> Work request 1:
Decide whether each statement below agrees with the forum thread, answering yes or no and quoting the deciding words of the thread exactly.
(a) Bettina says that music of that kind, along with lots of Red Bull, helped with many all-nighters in college.
(b) hpowders agrees that Bettina has become a boring adult.
(c) Pugg disagrees with the suggestion about Schubert's lieder and Faure's requiem.

Bartok might be good if you have to stay up all night to finish a project. That kind of music (along with lots of Red Bull) got me through many all-nighters in college. That was 15 years ago when I was young and crazy - I'm now a boring adult who tries to avoid sugar, caffeine, all-nighters and Bartok's percussive pieces. :lol:


----------



## hpowders (Dec 23, 2013)

Bettina said:


> Bartok might be good if you have to stay up all night to finish a project. That kind of music (along with lots of Red Bull) got me through many all-nighters in college. That was 15 years ago when I was young and crazy - I'm now a boring adult who tries to avoid sugar, caffeine, all-nighters and Bartok's percussive pieces. :lol:


Boring? No. You've "mellowed".


----------



## Pugg (Aug 8, 2014)

Burroughs said:


> I find Schubert's lieder quite relaxing, and Faure's requiem


I agree with this suggestion.:angel:


----------



## Omicron9 (Oct 13, 2016)

> Data supplied:
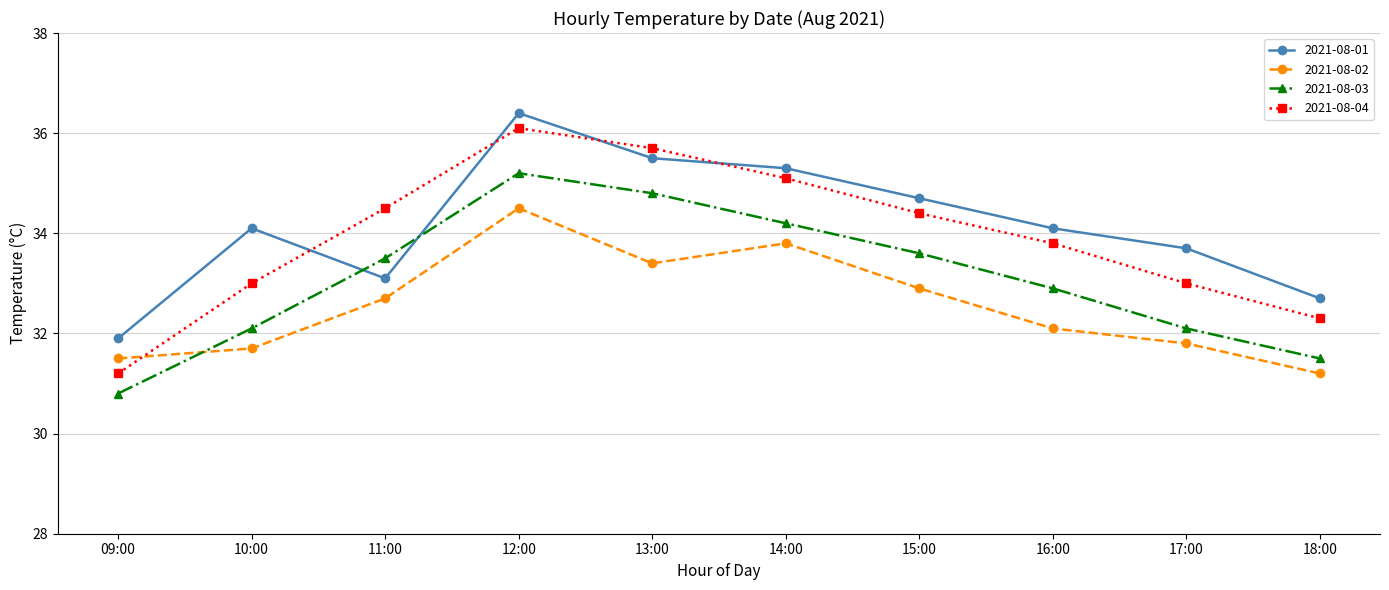

Which series has the widest spread of values?

2021-08-04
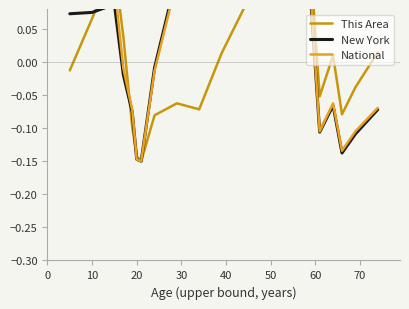

What is the total value across all series at 0?

0.2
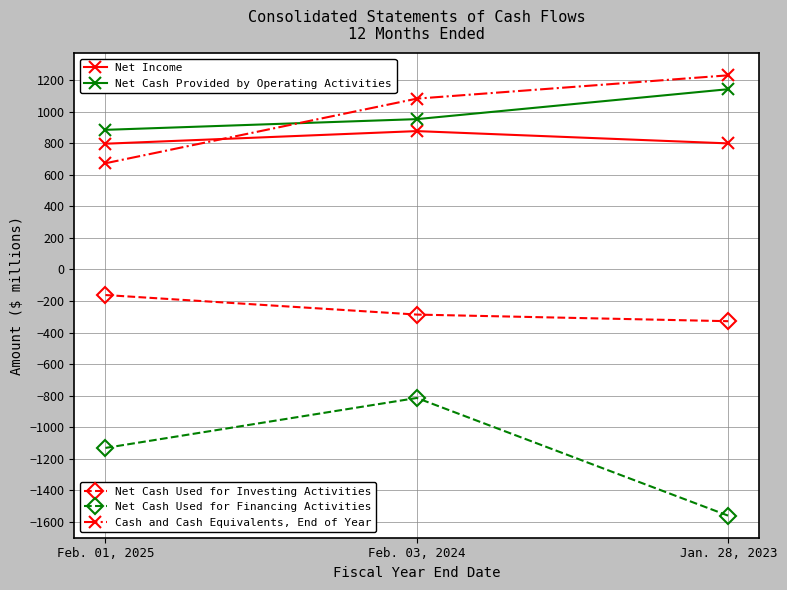

Count the number of data series in this chart.

5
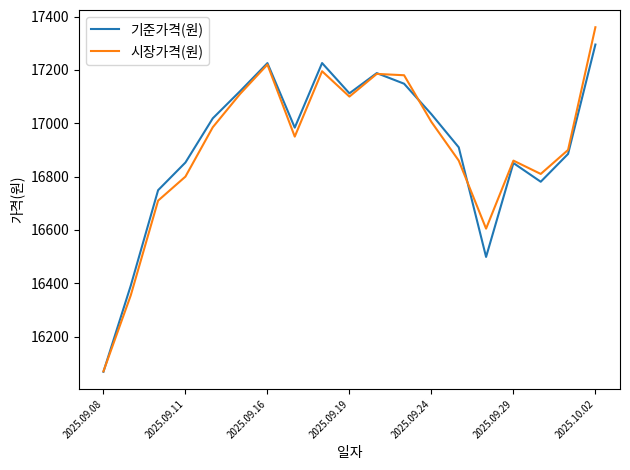

What is the lowest value of the 기준가격(원) series?

16068.4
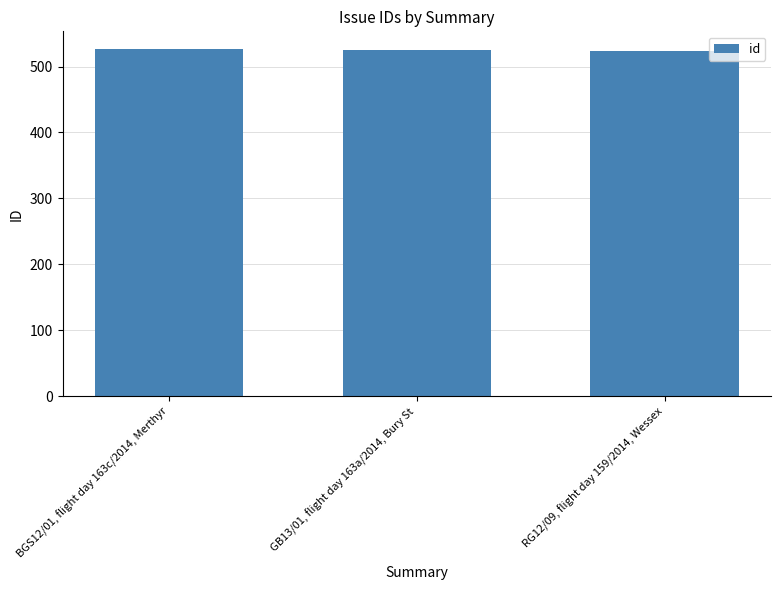

What is the ratio of the value at RG12/09, flight day 159/2014, Wessex to the value at GB13/01, flight day 163a/2014, Bury St?

1.0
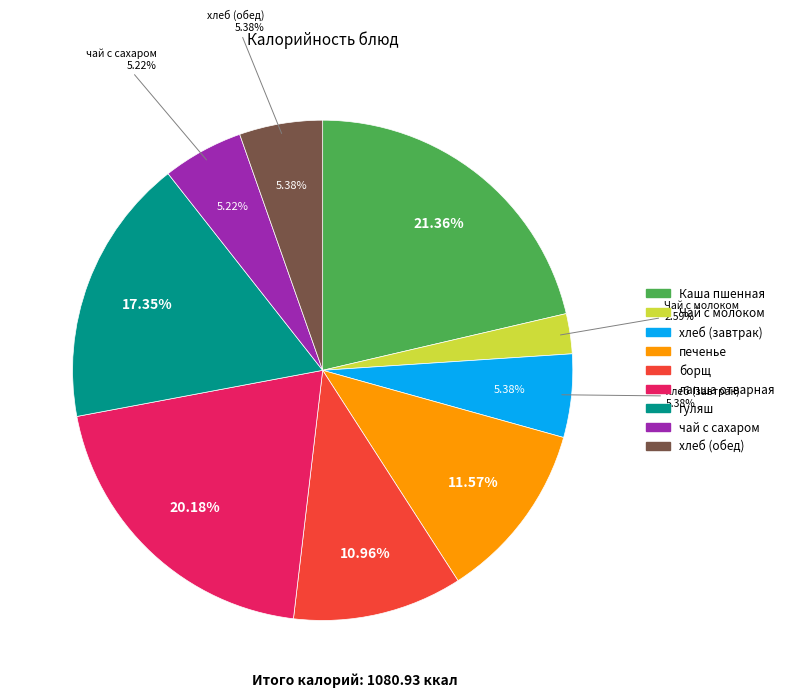

What is the change in value from Чай с молоком to хлеб (завтрак)?

+30.2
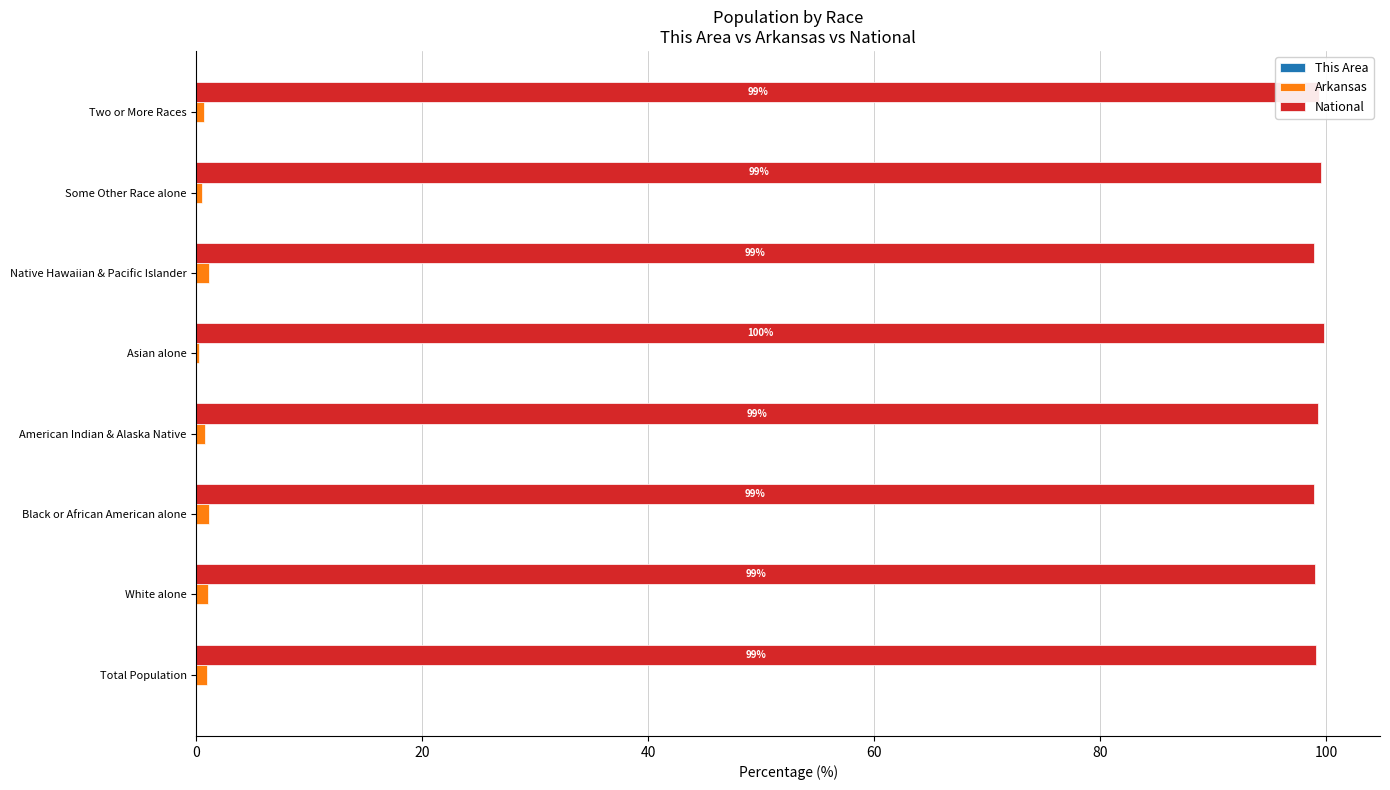

What is the sum of all National values?

793.7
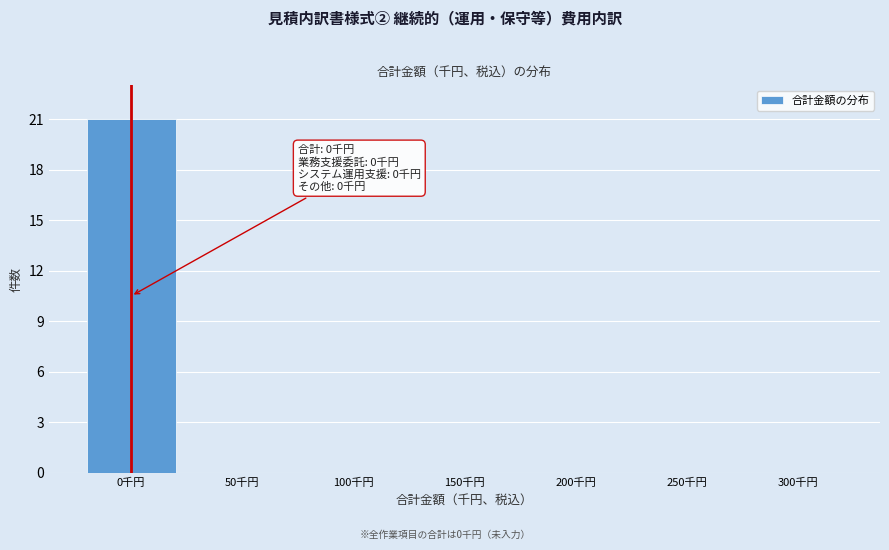

Reading left to right, list all the values displayed in this chart.

0千円=21	50千円=0	100千円=0	150千円=0	200千円=0	250千円=0	300千円=0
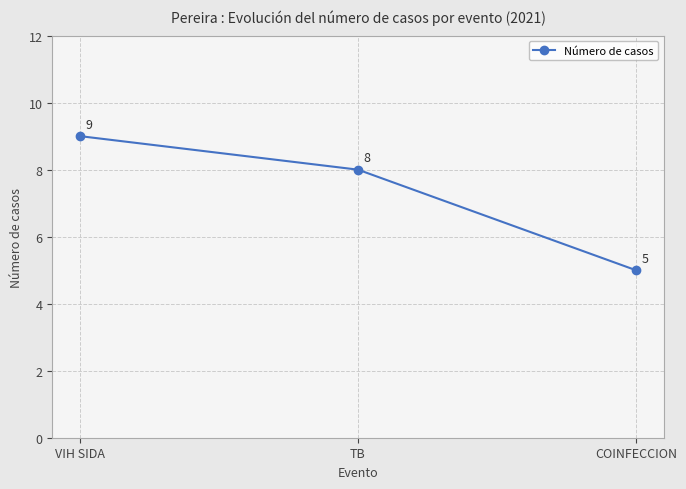

What is the label of the 3rd point from the right?

VIH SIDA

> Work request 2: Find every line of the records that contains the word "series", and copy each one. Case counts.

> Solution 1:
(a) Yes: "That kind of music (along with lots of Red Bull) got me through many all-nighters in college."
(b) No: "Boring? No. You've "mellowed"."
(c) No: "I agree with this suggestion."

> Solution 2:
Which series has the widest spread of values?
What is the total value across all series at 0?
Count the number of data series in this chart.
What is the lowest value of the 기준가격(원) series?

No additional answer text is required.